INSTRUCTIONS TO FOLLOW: Your answer must be an exact transcription of every record below, with the pictures omitted.

·····

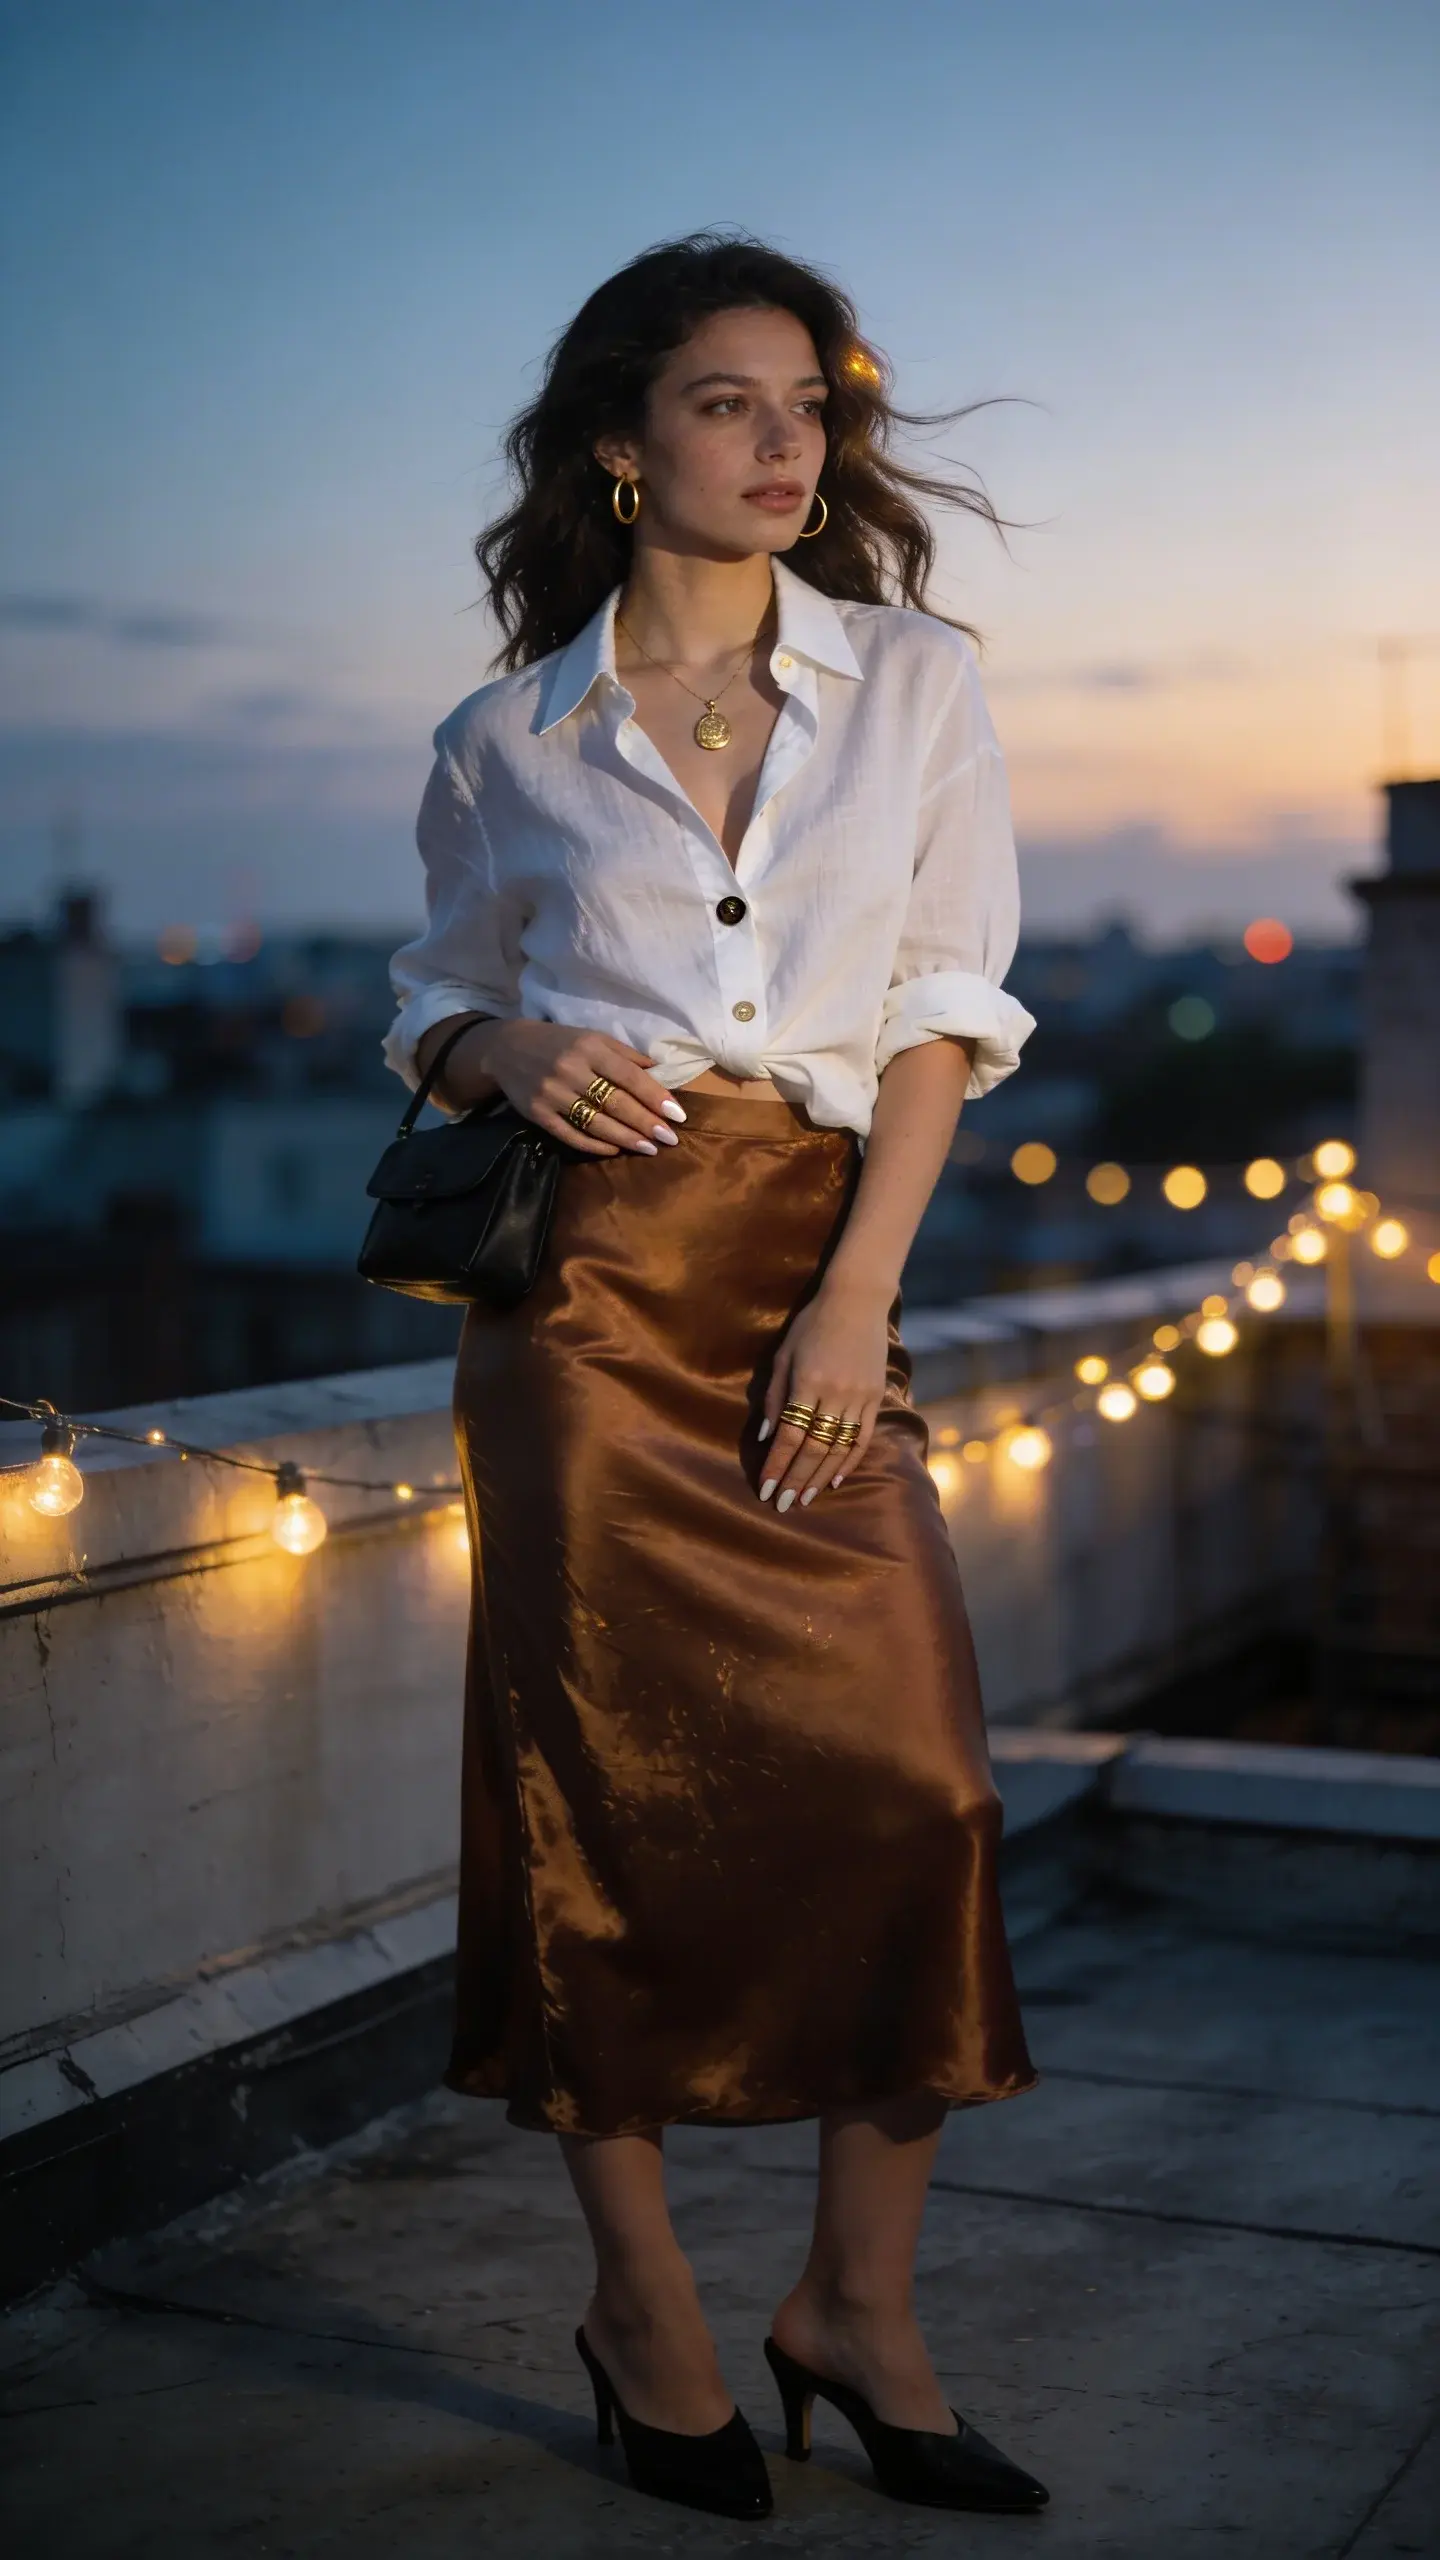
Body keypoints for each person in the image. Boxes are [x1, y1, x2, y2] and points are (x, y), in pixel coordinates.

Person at [382, 231, 1047, 2524]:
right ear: (617, 440)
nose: (789, 448)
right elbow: (430, 999)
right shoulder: (505, 733)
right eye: (733, 404)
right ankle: (646, 2308)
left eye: (811, 409)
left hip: (814, 1270)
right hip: (585, 1318)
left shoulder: (917, 679)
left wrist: (861, 1296)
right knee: (602, 1821)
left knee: (920, 1789)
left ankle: (853, 2308)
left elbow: (949, 1009)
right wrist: (512, 1042)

·····

REPLY:
Body keypoints for each person in the image. Boxes are [x1, y1, x2, y2] and points are (x, y), in pixel coordinates.

Person at [382, 231, 1047, 2524]:
right ear: (617, 440)
nose: (789, 448)
right elbow: (430, 999)
right shoulder: (505, 733)
right eye: (733, 404)
right ankle: (646, 2308)
left eye: (811, 409)
left hip: (814, 1270)
right hip: (585, 1318)
left shoulder: (917, 679)
left wrist: (861, 1296)
right knee: (602, 1821)
left knee: (920, 1789)
left ankle: (853, 2308)
left elbow: (949, 1009)
right wrist: (512, 1042)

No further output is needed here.